L'anno scorso avrebbe dovuto essere quello della ripresa per l'economia americana. A fine 2010 il Congresso aveva tagliato le tasse sui salari, esteso i sussidi per la disoccupazione e incentivato la spesa per investimenti, mentre anche la Federal Reserve faceva la sua parte. Malgrado ciò la crescita nei primi tre trimestri restava attorno all'1 per cento e nella ultima parte dell'anno migliorava minimamente. L'aumento dei prezzi del petrolio, causato dalla rivolta araba, si rimangiava da solo i tagli fiscali e le altre misure approvate dal Congresso.
  E a marzo arrivavano lo tzunami e il disastro nucleare in Giappone, seguito dall'estendersi pochi mesi dopo della crisi dei debiti sovrani dell'area dell'euro, e dalla crisi bancaria che ne derivava.
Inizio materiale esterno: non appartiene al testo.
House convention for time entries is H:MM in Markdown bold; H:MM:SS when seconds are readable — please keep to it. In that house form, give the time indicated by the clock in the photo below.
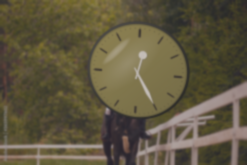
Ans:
**12:25**
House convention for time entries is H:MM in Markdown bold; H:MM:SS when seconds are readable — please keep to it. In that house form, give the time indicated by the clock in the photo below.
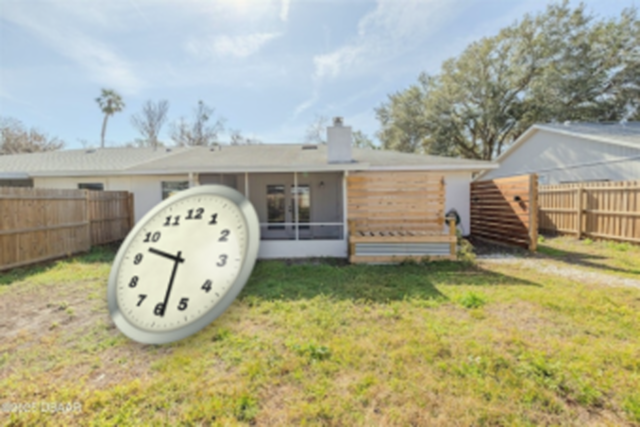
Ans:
**9:29**
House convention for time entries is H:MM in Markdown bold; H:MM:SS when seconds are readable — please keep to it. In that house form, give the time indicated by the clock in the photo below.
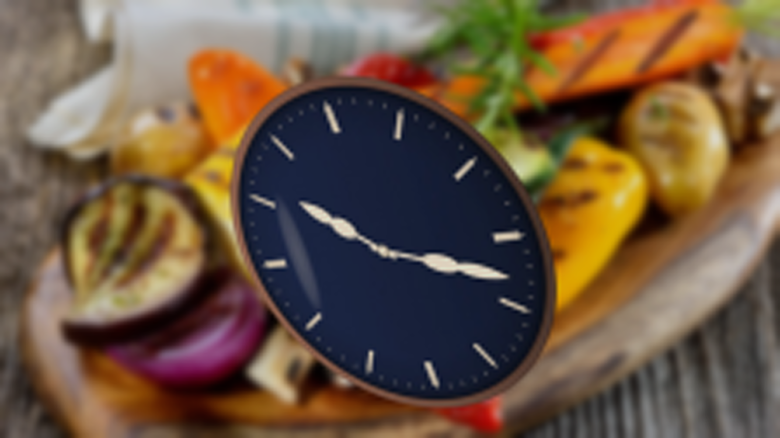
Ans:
**10:18**
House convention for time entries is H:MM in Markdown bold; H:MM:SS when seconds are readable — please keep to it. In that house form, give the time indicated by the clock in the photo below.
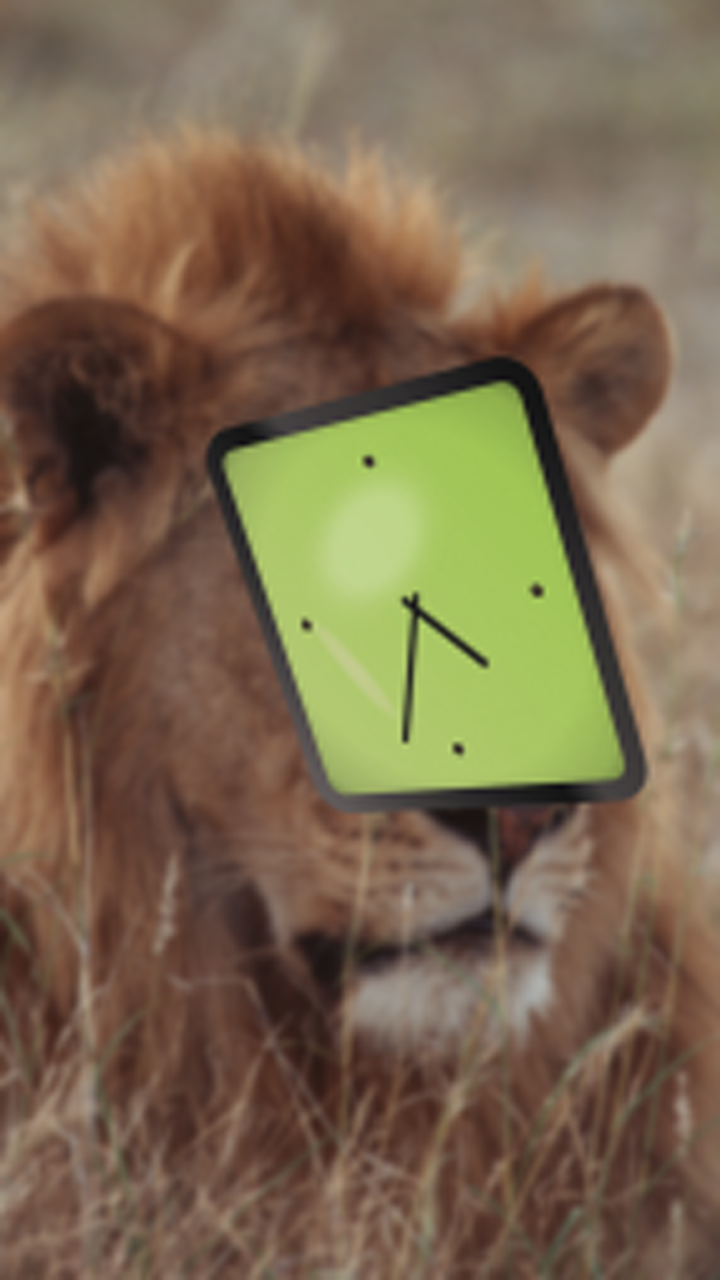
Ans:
**4:34**
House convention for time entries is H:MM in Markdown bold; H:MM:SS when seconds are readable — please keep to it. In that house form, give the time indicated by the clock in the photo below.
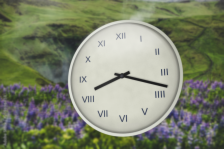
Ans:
**8:18**
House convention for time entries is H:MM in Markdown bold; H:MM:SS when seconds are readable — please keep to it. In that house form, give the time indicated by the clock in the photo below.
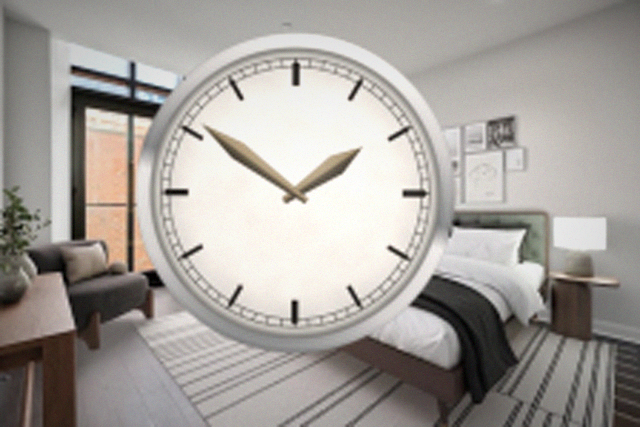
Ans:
**1:51**
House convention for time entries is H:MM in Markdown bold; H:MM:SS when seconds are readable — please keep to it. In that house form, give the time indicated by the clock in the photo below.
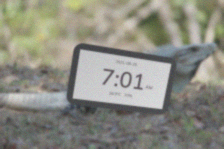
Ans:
**7:01**
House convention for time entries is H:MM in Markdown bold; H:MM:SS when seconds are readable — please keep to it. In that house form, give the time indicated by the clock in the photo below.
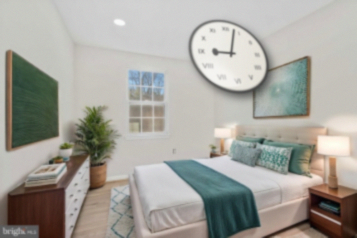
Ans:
**9:03**
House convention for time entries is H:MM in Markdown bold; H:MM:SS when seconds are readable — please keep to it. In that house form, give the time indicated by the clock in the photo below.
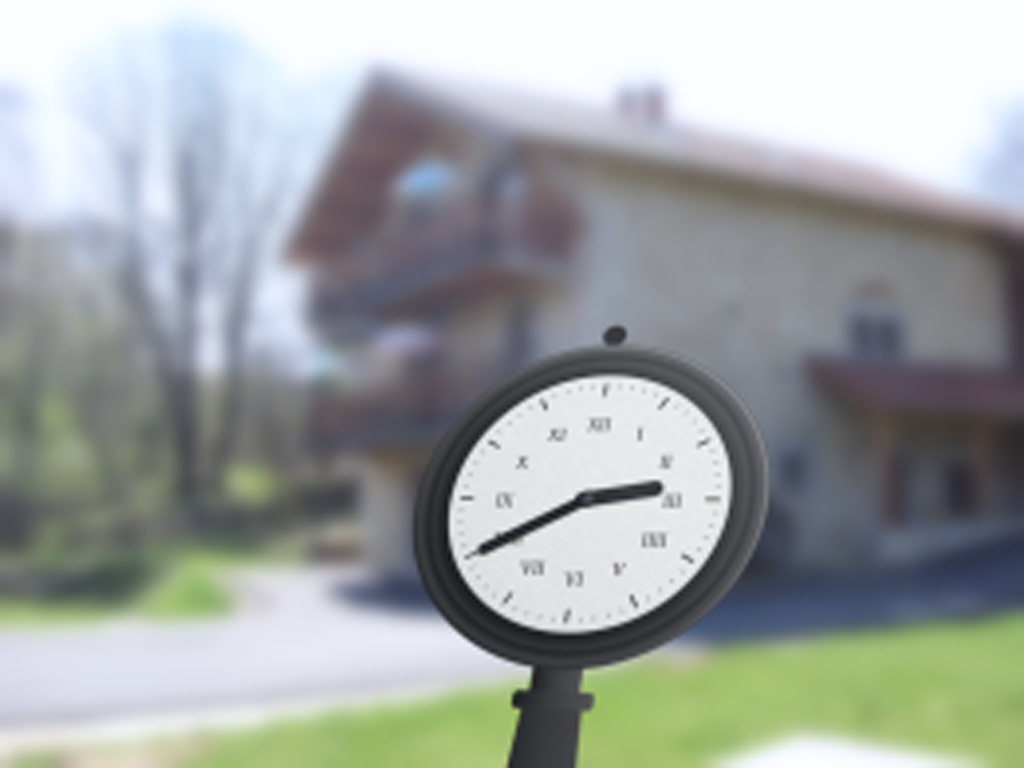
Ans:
**2:40**
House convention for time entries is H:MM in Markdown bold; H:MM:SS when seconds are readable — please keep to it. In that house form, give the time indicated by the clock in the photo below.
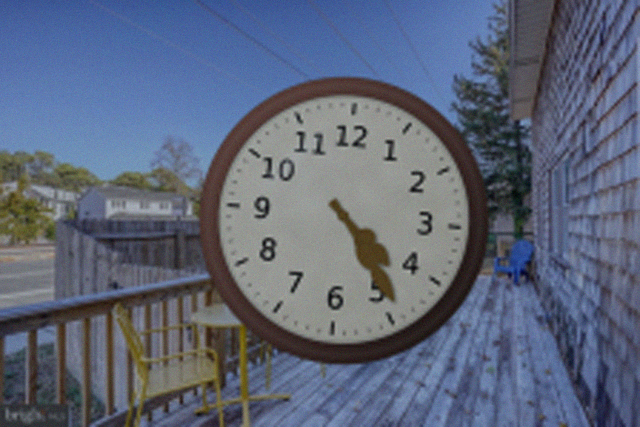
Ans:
**4:24**
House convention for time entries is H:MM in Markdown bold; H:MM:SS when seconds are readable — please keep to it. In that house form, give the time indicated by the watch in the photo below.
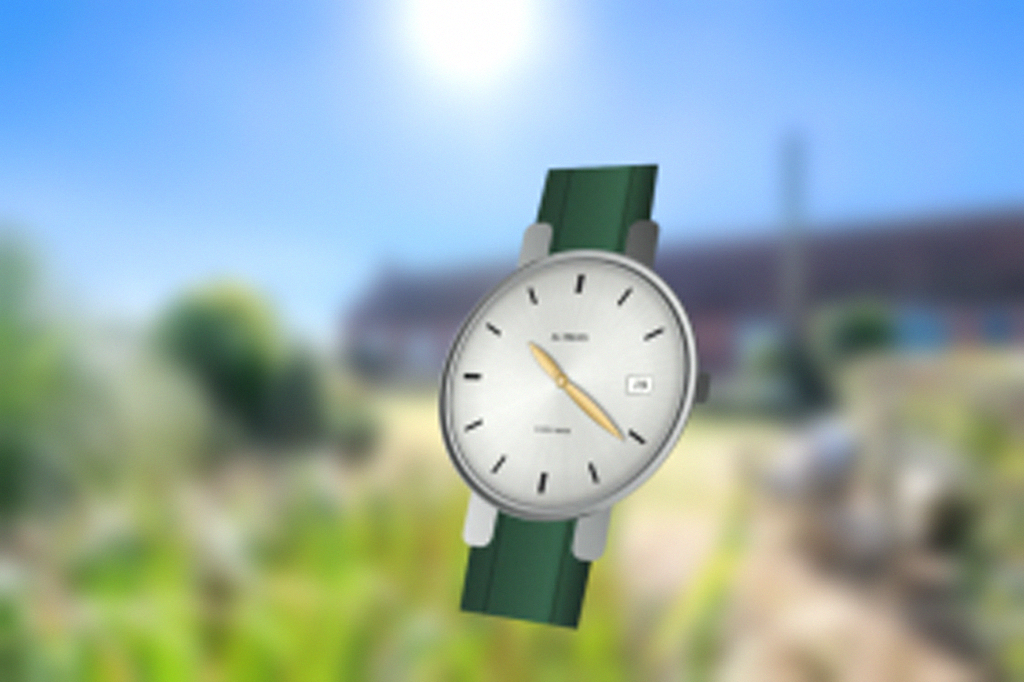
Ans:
**10:21**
Ovvio pertanto che per stimare le prospettive di crescita degli Stati Uniti nel 2012 gli analisti tengano in gran conto l'evoluzione dello scenario internazionale.
La Federal Reserve ha infatti confermato di essere ancora disposta a mantenere i tassi d'interesse bassi, fugando ogni dubbio a riguardo e, a sua volta, il Congresso ha rinnovato lo stimolo fiscale per un ammontare di circa 300 miliardi di dollari. Si ripete insomma oltre oceano lo stesso scenario di inizio 2011. E con la novità positiva tuttavia della politica monetaria di Mario Draghi. Col suo nuovo presidente la Bce ha garantito subito un sostegno potente alle banche europee; mentre lo scenario orientale anch'esso parebbe non pregiudicato. Il rallentamento dell'inflazione in Cina potrebbe infatti rimandare una politica restrittiva. Migliorasse davvero lo scenario europeo potrebbe pertanto secondo alcuni analisti realizzarsi uno scenario di crescita degli Stati Uniti del 3 per cento.
Ma l'incertezza resta il principale ostacolo alla crescita americana anche nel 2012. Un evolversi negativo della situazione iraniana potrebbe infatti peggiorare lo scenario del Medio Oriente. E lo scenario del debito europeo resta, malgrado la Bce, ancora irrisolto. Tuttavia proprio la miglior salute relativa dell'economia americana potrebbe aiutarne, per esempio secondo l'autorevole John H. Makin della AEI, in misura consistente la crescita. E comunque la maggior parte degli analisti prevedono un 2012 migliore del 2011 per l'economia degli Stati Uniti.